GP Insights # 483, 14 March 2021
On 12 March, US President Joe Biden hosted the first virtual summit of the QUAD, which was attended by the Prime Ministers of India, Japan and Australia. The leaders reaffirmed their commitment to promote free and open Indo-Pacific, pledged to respond to the impact of COVID-19, and address shared challenges including climate change, technology, and disaster relief.
During the summit, President Biden said: “We’re renewing our commitment to ensure that our region is governed by international law, committed to upholding universal values, and free from coercion.” The US National Security Advisor Jake Sullivan during a press briefing said: “The four leaders did discuss the challenge posed by China, and they made clear that none of them has any illusions about China. But today was not fundamentally about China. Much of the focus was on pressing global crises, including the climate crisis and COVID-19.”
On the same day, the Chinese foreign ministry spokesperson said: “We hope relevant countries will follow the principles of openness, inclusiveness and win-win results, refrain from forming closed and exclusive ‘cliques’ and act in a way that is conducive to regional peace, stability and prosperity.”
On 13 March, the Washington Post published an opinion by the four QUAD leaders; according to it, "we have agreed to partner to address the challenges presented by new technologies and collaborate to set the norms and standards that govern the innovations of the future. It is clear that climate change is both a strategic priority and an urgent global challenge, including for the Indo-Pacific region. That’s why we will work together and with others to strengthen the Paris agreement and enhance the climate actions of all nations. And with an unwavering commitment to the health and safety of our people, we are determined to end the covid-19 pandemic because no country will be safe so long as the pandemic continues."
What is the background?
First, Biden’s approach towards the Indo-Pacific. Biden has continued Trump’s policy on the Indo-Pacific to contain China in the region. On 3 March, the Biden administration released the Interim National Security Strategic Guidance. It stresses building deeper connections with the Indo-Pacific region through a robust presence in the region. Convening the QUAD summit reiterates Biden’s strong position on Indo-Pacific.

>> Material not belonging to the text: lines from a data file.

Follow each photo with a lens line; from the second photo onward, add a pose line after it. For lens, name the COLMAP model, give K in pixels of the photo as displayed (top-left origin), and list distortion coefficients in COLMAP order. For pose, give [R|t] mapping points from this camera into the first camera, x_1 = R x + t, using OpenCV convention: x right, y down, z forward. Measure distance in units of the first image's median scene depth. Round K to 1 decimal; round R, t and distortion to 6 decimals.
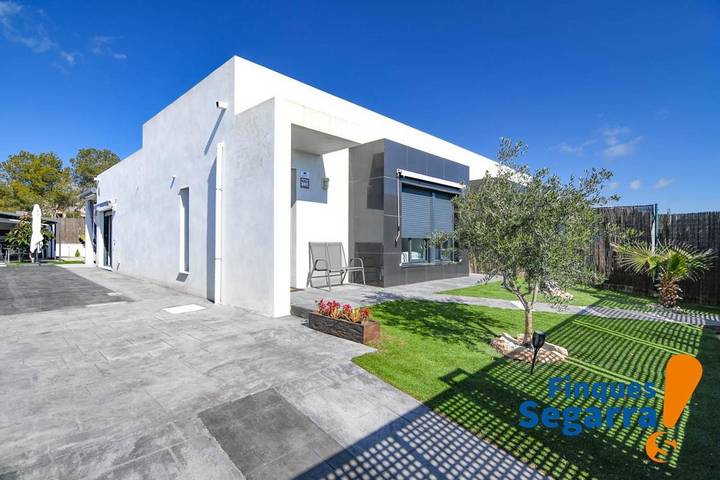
lens RADIAL K [[353.5, 0, 359.9], [0, 353.5, 241.0], [0, 0, 1]] dist [0.002847, -0.000124]
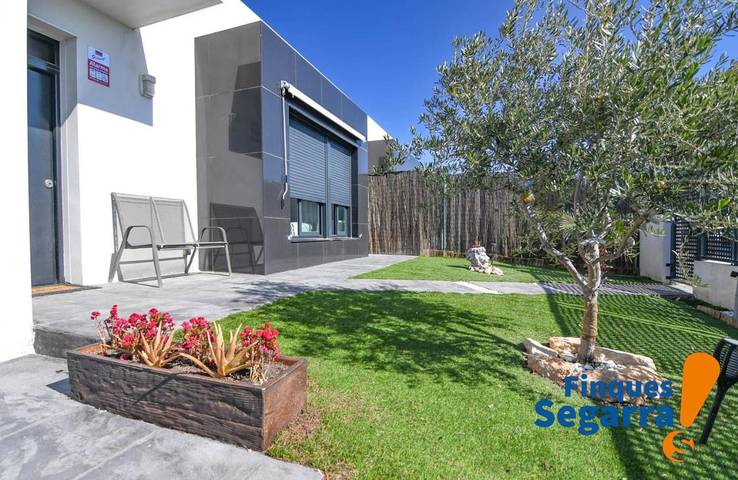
lens RADIAL K [[365.4, 0, 365.5], [0, 365.4, 240.0], [0, 0, 1]] dist [-0.010735, -0.001605]
pose [[0.921613, -0.021464, 0.387517, -0.012955], [0.013134, 0.999623, 0.024131, 0.061851], [-0.387889, -0.017150, 0.921547, 0.378795]]
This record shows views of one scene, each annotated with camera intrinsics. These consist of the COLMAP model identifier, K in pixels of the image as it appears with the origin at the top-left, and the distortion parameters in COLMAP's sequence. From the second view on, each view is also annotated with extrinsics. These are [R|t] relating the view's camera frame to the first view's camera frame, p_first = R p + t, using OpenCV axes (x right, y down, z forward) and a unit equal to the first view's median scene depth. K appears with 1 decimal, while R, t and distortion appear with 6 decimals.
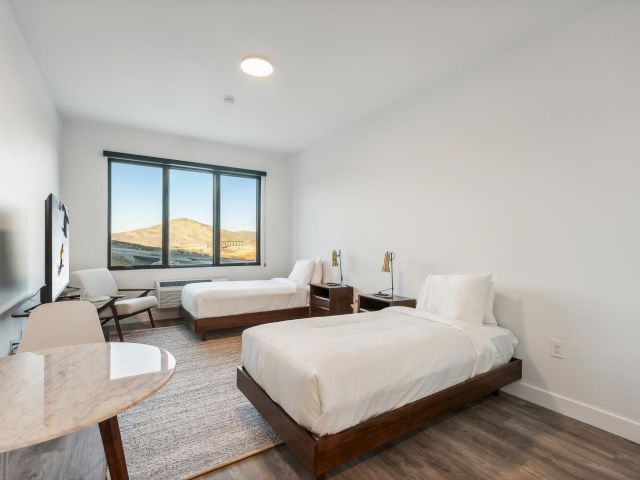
lens RADIAL K [[314.3, 0, 313.2], [0, 314.3, 239.1], [0, 0, 1]] dist [-0.003070, -0.000471]
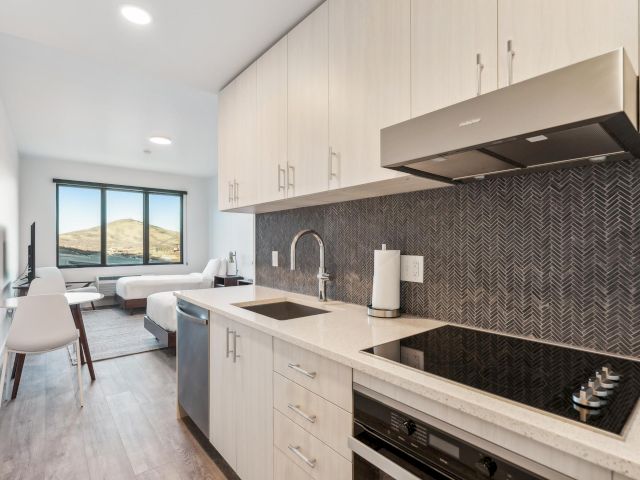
lens RADIAL K [[328.7, 0, 320.0], [0, 328.7, 240.0], [0, 0, 1]] dist [-0.009752, -0.000908]
pose [[0.990680, -0.007753, 0.135991, 0.230385], [0.008014, 0.999967, -0.001373, -0.009380], [-0.135976, 0.002451, 0.990709, -0.456077]]
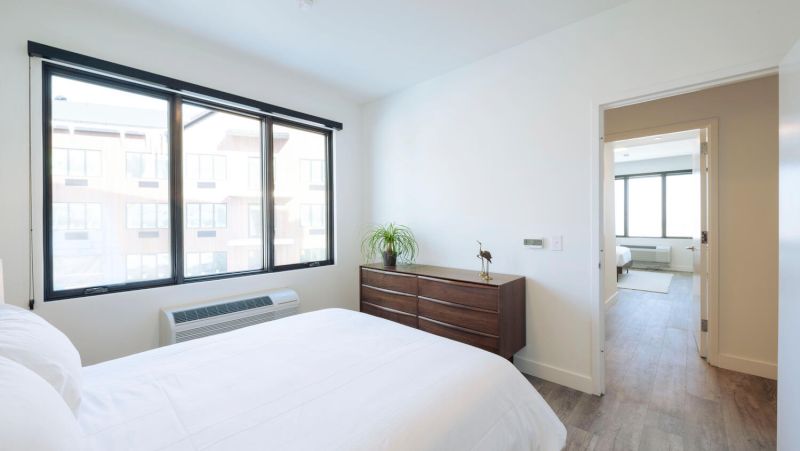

Second, the widening scope of QUAD. On 20 March 2020, a QUAD Plus meeting was conducted that included Vietnam, South Korea, and New Zealand apart from the QUAD countries to discuss the COVID-19 spread. QUAD has been broadening its scope by partnering with countries over shared interests. Moreover, there is a widening of areas of cooperation. Vaccine diplomacy and climate change widen the scope for cooperation among the QUAD countries.
Third, worsening relations with China. The hardening of ties with China is a common challenge that the QUAD countries are facing. India is in a boundary dispute with China over LAC in the Galwan Valley. Australia is in a trade dispute with China on exports. Japan is in a dispute with China in the East China Sea over the Senkaku Islands. Deteriorating relations have encouraged the countries to actively engage in QUAD.
What does it mean?
First, the reiteration of the significance of QUAD and Indo-Pacific. Biden's rigorous but nuanced approach will have greater implications for the Indo-Pacific region.
Second, widening areas of cooperation will increase the scope for other countries in the region to establish a partnership with QUAD countries and work towards promoting free and open Indo-Pacific, contain Chinese aggression, and work on areas of shared regional and global concern.